▶ _PAGE EXCERPT_
---*---

Mahtay Cafe, a hub for arts lovers in St. Catharines year-round, and especially at festival time

My first official meeting to inform me more about what am I getting into was on June 3. The night before I received an email about meeting details and I was positively surprised to see a familiar name alongside mine – Josh Loewen, a Dramatic Arts classmate who I’d not yet had the chance to work with on the same production. We meet at Mahtay Café with Raylene in downtown St. Catharines – very appropriate for the occasion since it is one of the most popular places during In the Soil. The meeting is quick, yet very productive and informative. As I had learned from my research about DLT’s previous works and in particular That Ugly Mess…, an immersive production in St Catharines in 2015, I was expecting to walk around to different locations that will be involved in the show, but we learned that we are being eased into a process of organized chaos. There will be a lot going on simultaneously which may seem chaotic, but Raylene assures us that everything is at all times under control.

---*---

▶ _EXTRACTED ENTRIES_
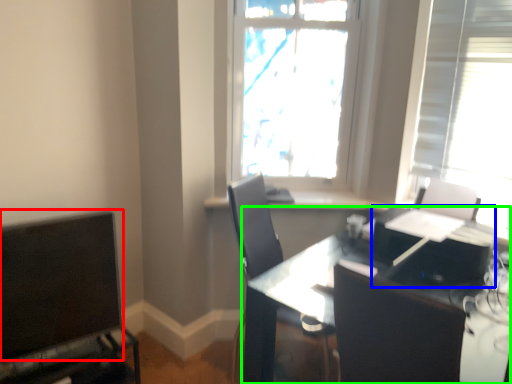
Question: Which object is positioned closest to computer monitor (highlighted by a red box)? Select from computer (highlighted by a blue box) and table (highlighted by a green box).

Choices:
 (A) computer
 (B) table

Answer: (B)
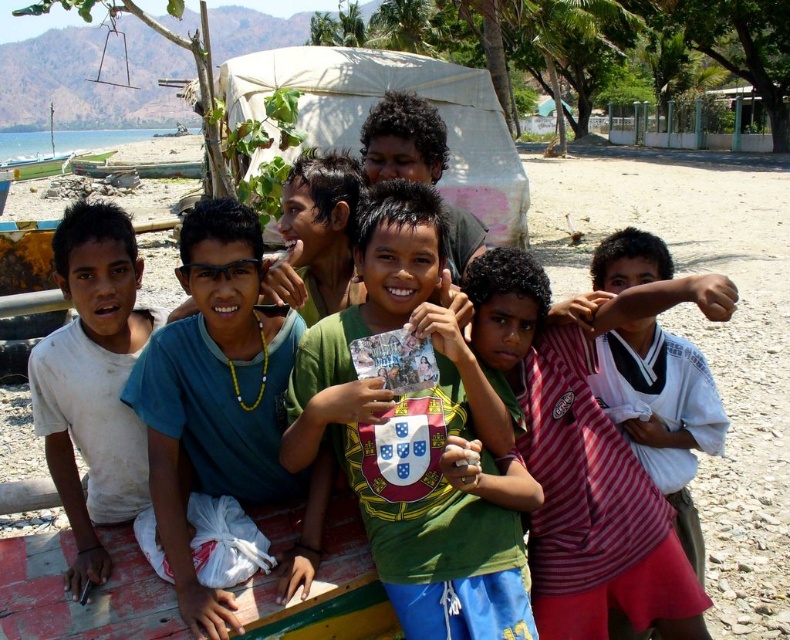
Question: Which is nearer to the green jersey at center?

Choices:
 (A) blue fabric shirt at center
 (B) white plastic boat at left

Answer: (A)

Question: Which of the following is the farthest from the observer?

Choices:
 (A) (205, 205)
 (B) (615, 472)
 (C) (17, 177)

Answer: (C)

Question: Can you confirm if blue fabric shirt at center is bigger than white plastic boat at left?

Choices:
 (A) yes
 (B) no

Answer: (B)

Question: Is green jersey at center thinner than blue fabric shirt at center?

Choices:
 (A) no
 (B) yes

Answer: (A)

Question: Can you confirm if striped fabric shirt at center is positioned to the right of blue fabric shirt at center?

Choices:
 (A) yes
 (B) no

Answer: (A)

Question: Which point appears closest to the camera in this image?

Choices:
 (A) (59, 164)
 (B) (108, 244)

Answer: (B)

---*---

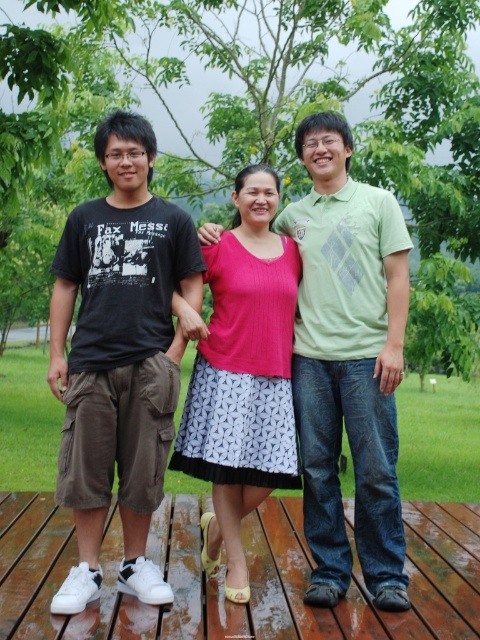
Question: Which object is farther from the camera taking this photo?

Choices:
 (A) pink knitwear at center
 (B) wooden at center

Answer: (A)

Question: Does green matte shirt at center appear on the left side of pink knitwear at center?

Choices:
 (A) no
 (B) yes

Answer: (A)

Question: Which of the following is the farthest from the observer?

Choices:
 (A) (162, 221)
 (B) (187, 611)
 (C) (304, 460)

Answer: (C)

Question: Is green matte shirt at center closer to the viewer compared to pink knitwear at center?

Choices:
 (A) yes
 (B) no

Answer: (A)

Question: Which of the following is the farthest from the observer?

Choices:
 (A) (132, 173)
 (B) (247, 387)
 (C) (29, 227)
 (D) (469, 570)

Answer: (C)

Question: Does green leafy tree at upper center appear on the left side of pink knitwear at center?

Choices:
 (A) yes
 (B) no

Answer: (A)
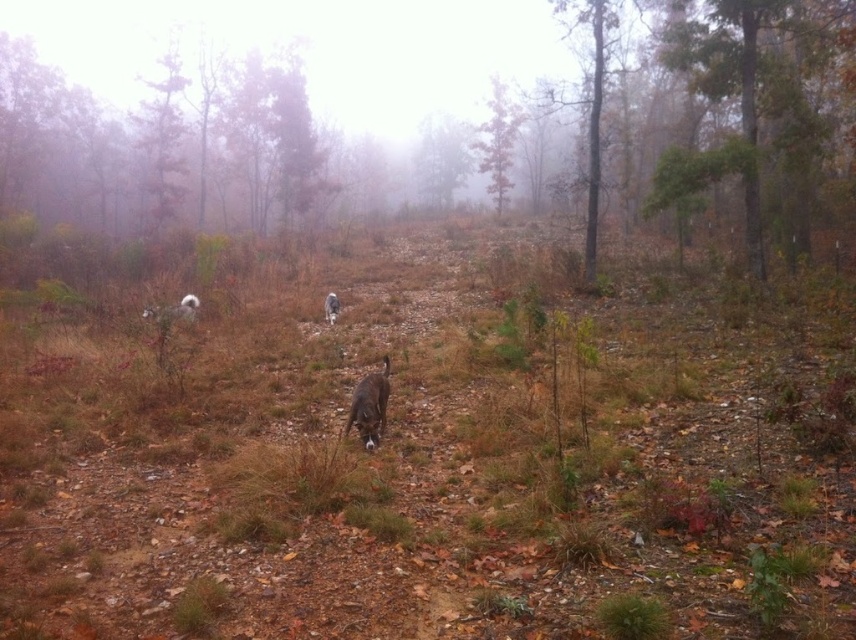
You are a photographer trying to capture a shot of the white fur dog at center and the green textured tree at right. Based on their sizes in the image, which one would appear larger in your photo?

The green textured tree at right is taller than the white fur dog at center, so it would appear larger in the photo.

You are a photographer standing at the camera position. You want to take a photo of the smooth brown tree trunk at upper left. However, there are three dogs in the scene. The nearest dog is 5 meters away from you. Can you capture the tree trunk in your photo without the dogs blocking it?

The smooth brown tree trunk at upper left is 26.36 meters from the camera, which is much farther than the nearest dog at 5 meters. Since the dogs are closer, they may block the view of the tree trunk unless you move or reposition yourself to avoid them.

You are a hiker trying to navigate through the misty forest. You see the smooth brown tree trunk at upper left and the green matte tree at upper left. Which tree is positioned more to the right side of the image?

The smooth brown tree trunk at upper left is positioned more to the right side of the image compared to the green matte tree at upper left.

---*---

▶ _TASK DESCRIPTION_
Resume the account of the first meeting at Mahtay Café, starting right after its last sentence. The material is separate from the text about the meeting at Mahtay Café.

▶ _EXPECTED ANSWER_
One of the most important things she explains is that DLT’s goal is to take care of their audience members. “We like to treat them as loved ones,” she says. There will be a variety of participants but what they all have in common is the trust they put in DLT when they purchase their ticket and agree to go along on the ride. This production expects active audience participation, as they state in their show page on In The Soil website, where people who wish to attend are encouraged to sign up beforehand due to limited seating. We, as part of the team, have to be there for the excited familiar faces who already know DLT’s work, as well as for the audience members who may have little to no experience with interactive performances.

Downtown St. Catharines, where Inferno will take place

The most intriguing part about this project is that at each performance there will be a group of audience members, a maximum of 12 to be exact, possibly all of them strangers, who will meet each other for the first time and learn to make decisions together. For example, throughout the journey the participants will be asked questions about places that remind them of death, loss, mourning, and so forth, and they have to agree on a location within downtown St Catharines to go to altogether, even though everyone might have a variety of interpretations and understandings of those phrases. It seems to me as if one of the goals for this particular project is to build solidarity in differences.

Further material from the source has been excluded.